3. Taking the design doubts and weakens identified during SFMEA as emphases, perform test using the failure modes from “Failure Mode Repository”, to discover the reliability problems remained after SFMEA activity. The process of SFIT is as follows:
1. Extract the SFIT needs. After brainstorming and review, determine which test items will be executed, and which failure modes will be simulated.
2. Develop the SFIT scheme.
3. Develop the SFIT cases.
4. Execute the SFIT cases.
5. Modify design according to test results. Modify the design systematically according to the effects and priorities of problems. The example fault types that can be simulated and tested using general test method include abnormal operation, abnormal configuration, and input errors. For those fault types or abnormal scenarios that can not be simulated using general test method, some specific SFIT tools can be used. By means of the ideas of CBB and COTS, the common-used fault injection means are modularized, and tools are developed to support automatic SFIT. Thereby, the effectiveness and operability of SFIT are improved dramatically. The main advantages of SFIT are as follows:
1. By doing SFIT on every level, the coverage of test can be increased remarkable, the weaknesses of software system design can be found earlier, the test effort of later phases can be reduced, the put-into-market time of the project can be shorten, and the problems remaining to field operation can be avoided.
2. Find the problems earlier, and optimize the design and implementation earlier.

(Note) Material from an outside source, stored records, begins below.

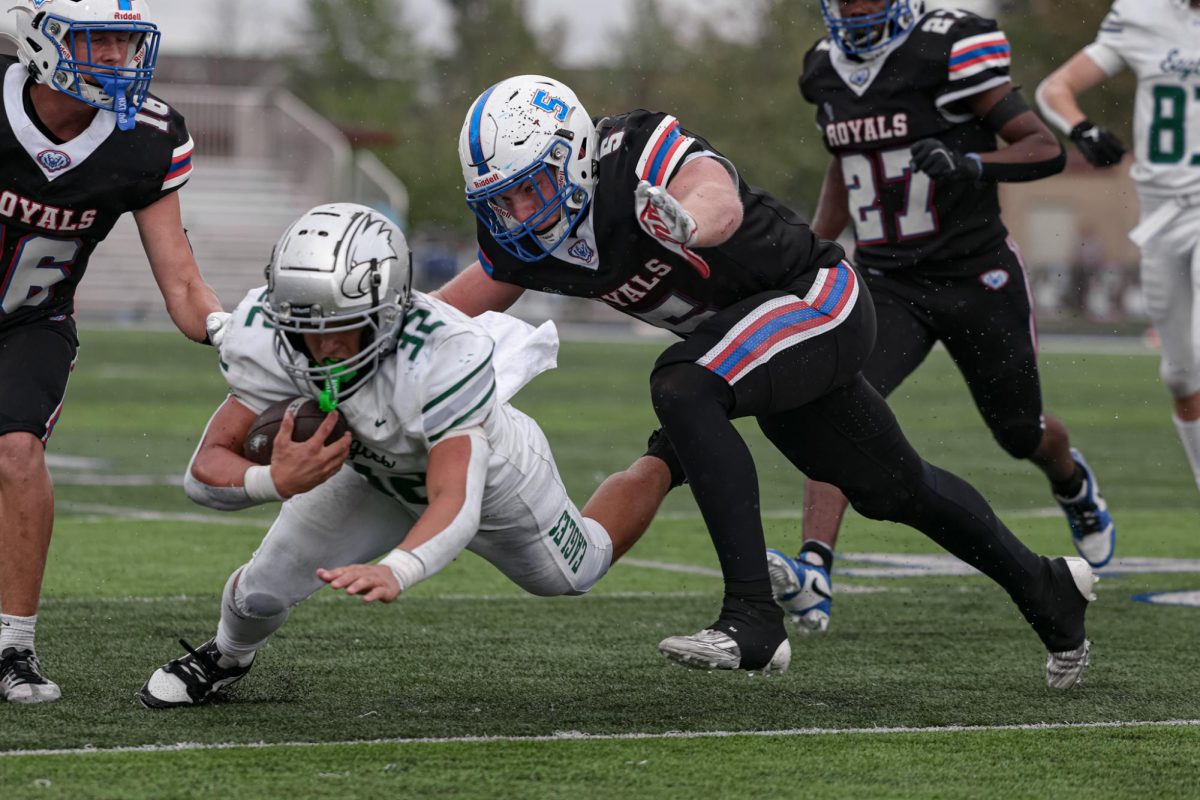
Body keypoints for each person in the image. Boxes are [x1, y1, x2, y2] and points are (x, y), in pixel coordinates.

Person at [437, 73, 1098, 687]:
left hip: (815, 298)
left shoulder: (631, 151)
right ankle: (1048, 591)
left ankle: (753, 618)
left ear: (574, 156)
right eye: (501, 198)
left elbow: (713, 187)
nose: (519, 211)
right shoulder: (527, 240)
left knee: (683, 383)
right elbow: (449, 308)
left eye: (531, 186)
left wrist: (689, 222)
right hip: (751, 343)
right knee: (895, 488)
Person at [138, 203, 679, 708]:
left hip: (489, 477)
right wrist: (273, 480)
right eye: (303, 329)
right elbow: (203, 472)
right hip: (367, 468)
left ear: (388, 309)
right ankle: (227, 656)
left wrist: (401, 567)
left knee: (575, 572)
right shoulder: (266, 333)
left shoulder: (446, 353)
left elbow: (456, 497)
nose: (319, 349)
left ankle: (668, 457)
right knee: (260, 590)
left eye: (339, 329)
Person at [771, 0, 1116, 636]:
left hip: (972, 273)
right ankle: (815, 565)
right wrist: (812, 255)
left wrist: (970, 163)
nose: (855, 8)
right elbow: (847, 167)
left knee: (1020, 433)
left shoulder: (951, 43)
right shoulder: (823, 67)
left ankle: (1071, 483)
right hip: (886, 277)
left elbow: (1039, 146)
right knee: (837, 402)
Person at [0, 0, 227, 705]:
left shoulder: (146, 139)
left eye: (126, 44)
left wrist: (238, 335)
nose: (118, 60)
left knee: (17, 452)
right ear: (41, 38)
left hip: (29, 322)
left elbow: (183, 284)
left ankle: (12, 649)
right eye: (98, 41)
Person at [1037, 0, 1200, 495]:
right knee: (1179, 376)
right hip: (1161, 213)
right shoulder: (1144, 14)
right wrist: (1083, 129)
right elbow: (1055, 88)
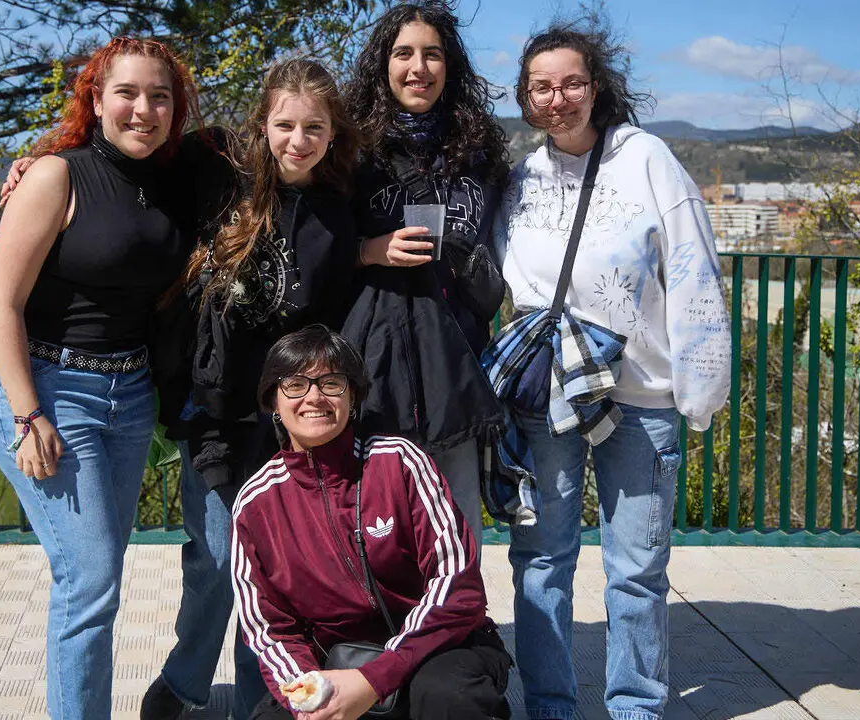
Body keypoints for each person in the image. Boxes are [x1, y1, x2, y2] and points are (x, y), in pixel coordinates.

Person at [493, 18, 731, 720]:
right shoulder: (523, 177)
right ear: (525, 97)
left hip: (641, 399)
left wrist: (700, 389)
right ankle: (552, 708)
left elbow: (695, 270)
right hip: (549, 398)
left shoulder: (646, 158)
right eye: (541, 86)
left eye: (571, 82)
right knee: (541, 562)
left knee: (637, 572)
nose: (556, 98)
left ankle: (635, 708)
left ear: (598, 87)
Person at [0, 37, 202, 719]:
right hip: (50, 391)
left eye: (159, 96)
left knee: (95, 579)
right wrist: (27, 415)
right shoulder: (57, 176)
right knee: (91, 582)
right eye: (128, 93)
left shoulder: (169, 183)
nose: (144, 109)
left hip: (129, 398)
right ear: (97, 99)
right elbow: (2, 303)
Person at [140, 59, 362, 720]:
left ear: (331, 132)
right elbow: (130, 158)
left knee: (271, 571)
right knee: (212, 558)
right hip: (212, 407)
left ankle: (261, 700)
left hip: (285, 421)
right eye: (285, 124)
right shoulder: (215, 175)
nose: (298, 139)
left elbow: (332, 315)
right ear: (262, 124)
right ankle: (183, 683)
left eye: (313, 127)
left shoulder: (334, 215)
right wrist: (43, 161)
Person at [232, 325, 512, 720]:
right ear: (273, 402)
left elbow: (457, 586)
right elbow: (270, 630)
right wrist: (311, 696)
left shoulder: (399, 462)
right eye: (295, 384)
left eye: (331, 383)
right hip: (335, 662)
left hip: (438, 648)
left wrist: (374, 679)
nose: (314, 397)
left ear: (354, 396)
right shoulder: (256, 504)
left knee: (449, 698)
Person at [342, 0, 511, 546]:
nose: (419, 67)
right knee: (383, 523)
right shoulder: (352, 151)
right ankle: (391, 629)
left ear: (449, 65)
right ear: (383, 65)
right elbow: (313, 249)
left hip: (457, 357)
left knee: (459, 523)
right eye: (404, 53)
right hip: (379, 361)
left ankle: (456, 625)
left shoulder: (478, 150)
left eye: (432, 54)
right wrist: (369, 250)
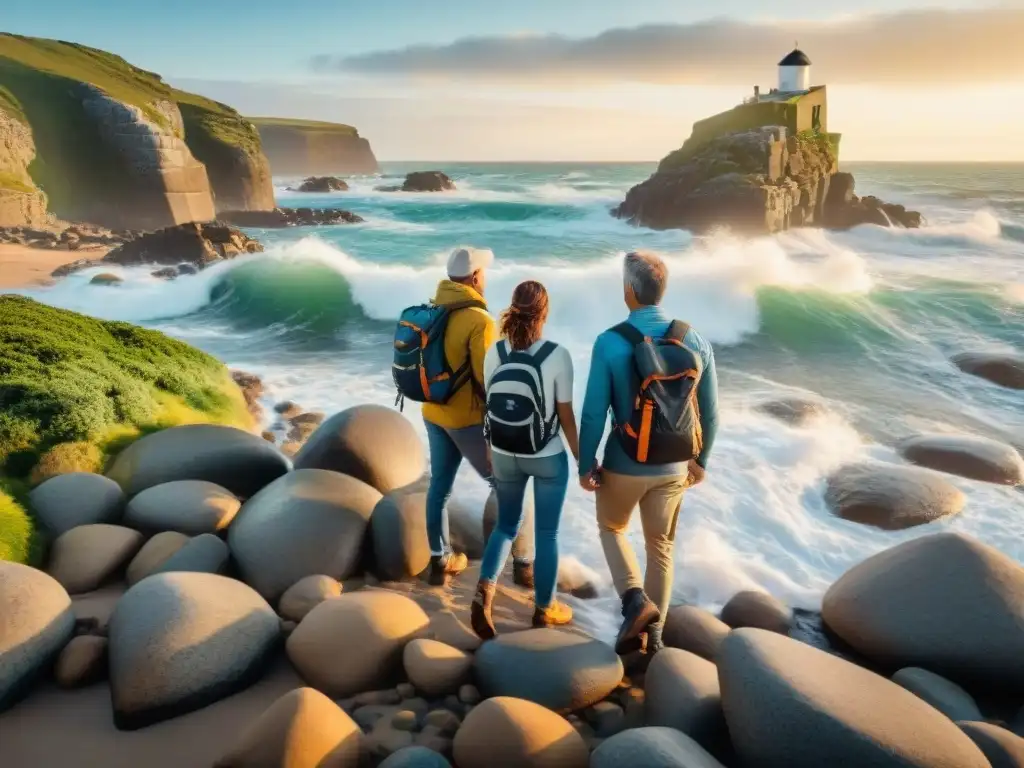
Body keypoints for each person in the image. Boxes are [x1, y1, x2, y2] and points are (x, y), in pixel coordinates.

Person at [579, 250, 719, 655]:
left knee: (613, 529)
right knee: (660, 547)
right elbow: (710, 413)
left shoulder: (609, 342)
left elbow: (593, 414)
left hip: (624, 462)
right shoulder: (695, 340)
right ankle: (654, 640)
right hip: (675, 466)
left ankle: (634, 602)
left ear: (628, 291)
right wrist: (701, 460)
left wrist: (586, 464)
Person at [471, 280, 580, 638]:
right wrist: (583, 461)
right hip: (545, 455)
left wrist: (489, 446)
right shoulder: (557, 355)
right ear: (544, 312)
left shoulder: (495, 353)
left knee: (506, 525)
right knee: (547, 534)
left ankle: (484, 591)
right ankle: (544, 609)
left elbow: (492, 405)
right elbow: (565, 417)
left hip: (504, 450)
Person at [422, 247, 535, 587]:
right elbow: (489, 380)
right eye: (483, 272)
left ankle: (439, 560)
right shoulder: (479, 320)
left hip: (432, 412)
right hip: (466, 419)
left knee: (439, 487)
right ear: (474, 278)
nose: (485, 277)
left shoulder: (433, 309)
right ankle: (525, 565)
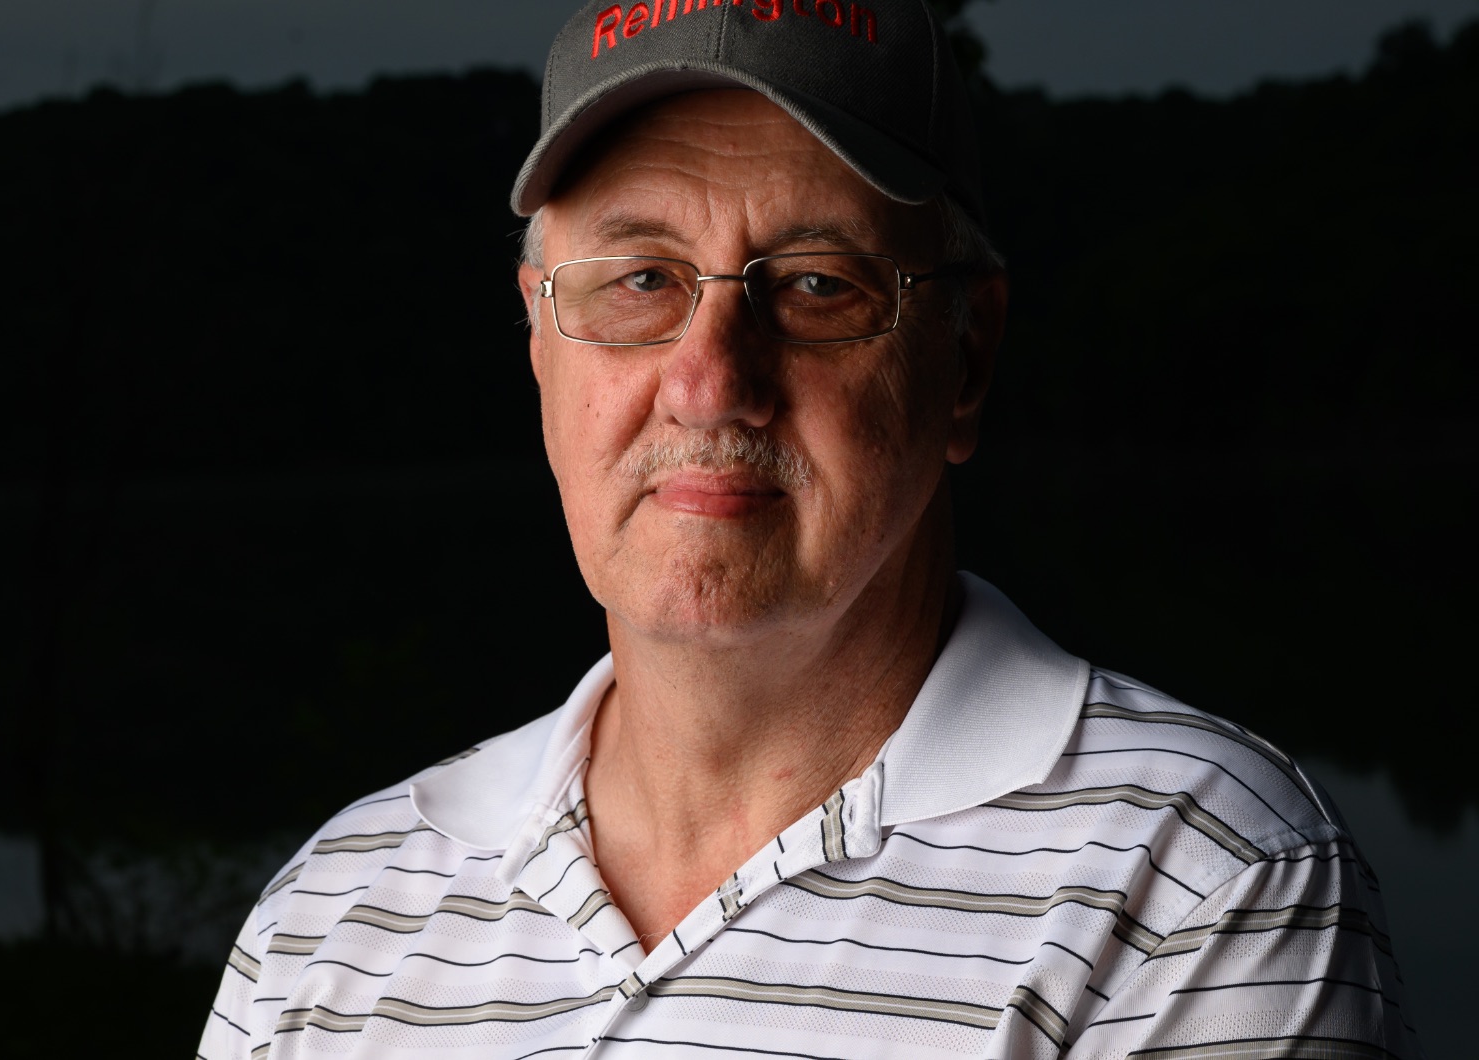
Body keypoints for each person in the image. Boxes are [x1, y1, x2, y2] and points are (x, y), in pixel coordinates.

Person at [199, 2, 1418, 1057]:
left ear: (966, 359)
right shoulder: (332, 920)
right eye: (640, 279)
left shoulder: (1200, 886)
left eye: (817, 285)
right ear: (538, 341)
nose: (710, 383)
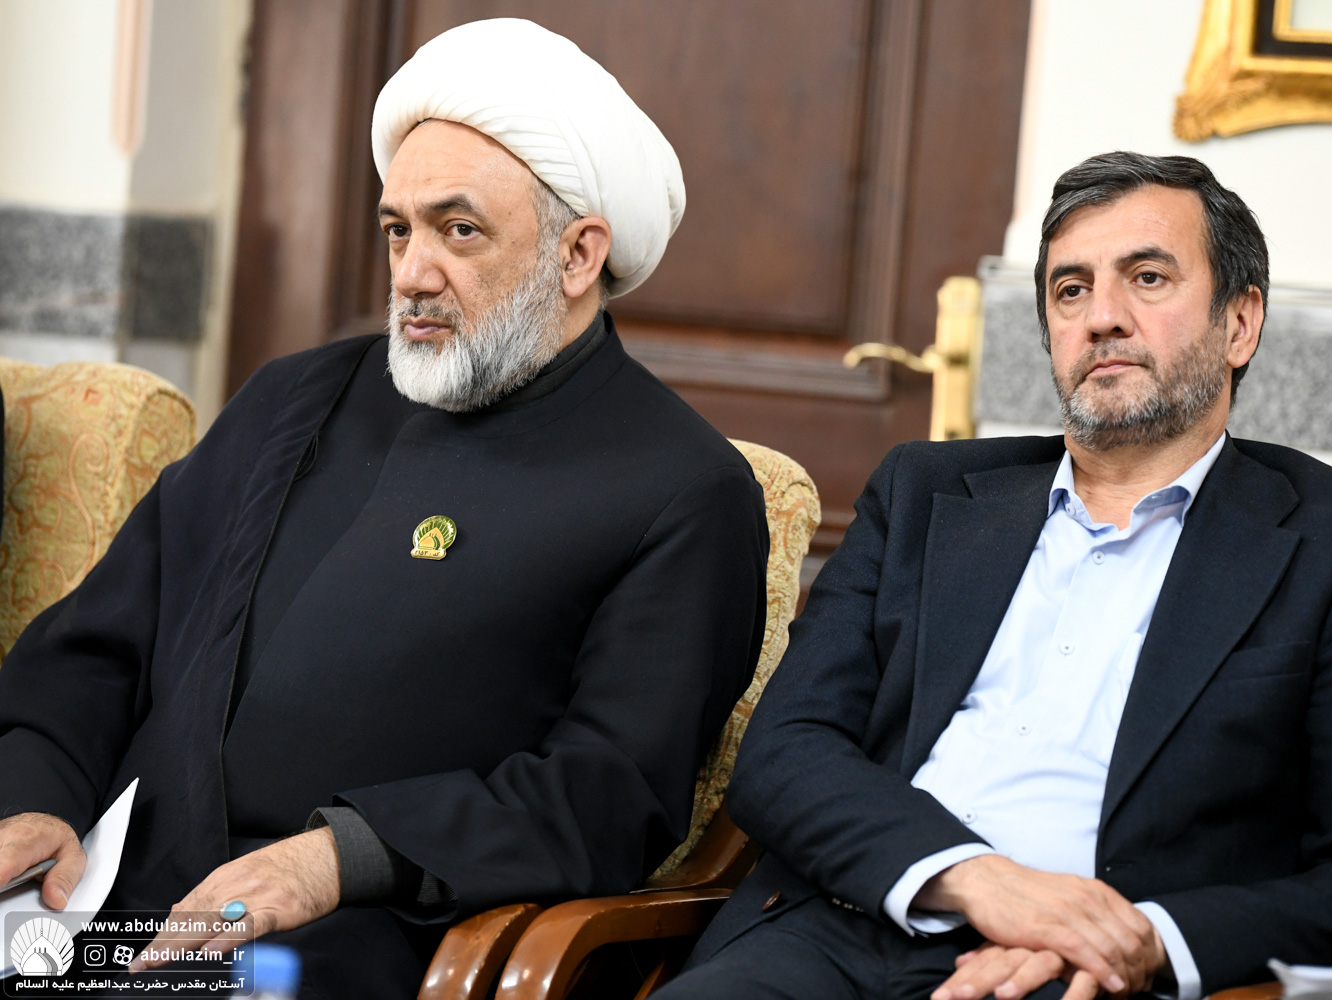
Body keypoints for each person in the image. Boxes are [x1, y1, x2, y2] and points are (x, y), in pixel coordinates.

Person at [0, 18, 768, 999]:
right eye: (399, 229)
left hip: (356, 935)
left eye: (460, 230)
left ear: (579, 255)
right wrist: (35, 801)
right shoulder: (297, 396)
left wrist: (338, 857)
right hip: (100, 894)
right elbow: (95, 646)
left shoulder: (685, 490)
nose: (411, 273)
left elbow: (606, 795)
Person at [656, 152, 1332, 1000]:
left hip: (1084, 975)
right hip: (840, 928)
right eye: (1071, 290)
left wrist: (1139, 940)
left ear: (1240, 323)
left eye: (1147, 278)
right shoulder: (924, 493)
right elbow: (786, 751)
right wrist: (973, 877)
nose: (1102, 317)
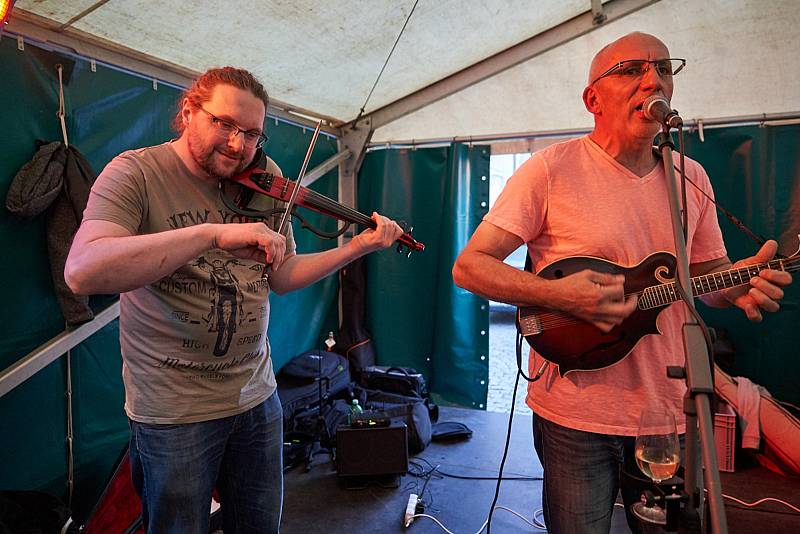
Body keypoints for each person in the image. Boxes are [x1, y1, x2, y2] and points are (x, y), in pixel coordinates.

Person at [452, 32, 792, 533]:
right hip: (576, 412)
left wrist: (736, 286)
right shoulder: (549, 170)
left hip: (667, 412)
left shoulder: (689, 175)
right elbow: (470, 266)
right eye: (631, 70)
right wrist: (556, 294)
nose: (653, 79)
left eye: (663, 69)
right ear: (593, 99)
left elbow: (703, 276)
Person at [64, 66, 404, 534]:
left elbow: (281, 277)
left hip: (256, 399)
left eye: (251, 134)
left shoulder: (266, 178)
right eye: (223, 124)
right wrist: (212, 235)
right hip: (173, 412)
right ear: (188, 111)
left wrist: (356, 247)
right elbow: (83, 271)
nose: (237, 145)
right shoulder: (135, 173)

3. Provide basis for reliability growth and reliability evaluation. This paper introduces in detail the technique and method of Software Fault Injection Test (SFIT) in phases of software development life cycle. A actual object analyzed is given as an example, attaching the corresponding charts and explanatory texts. At last, we introduce our success in the SFIT activity:The “problem weighted index” is decreased by over 25% during system test phase after doing SFIT.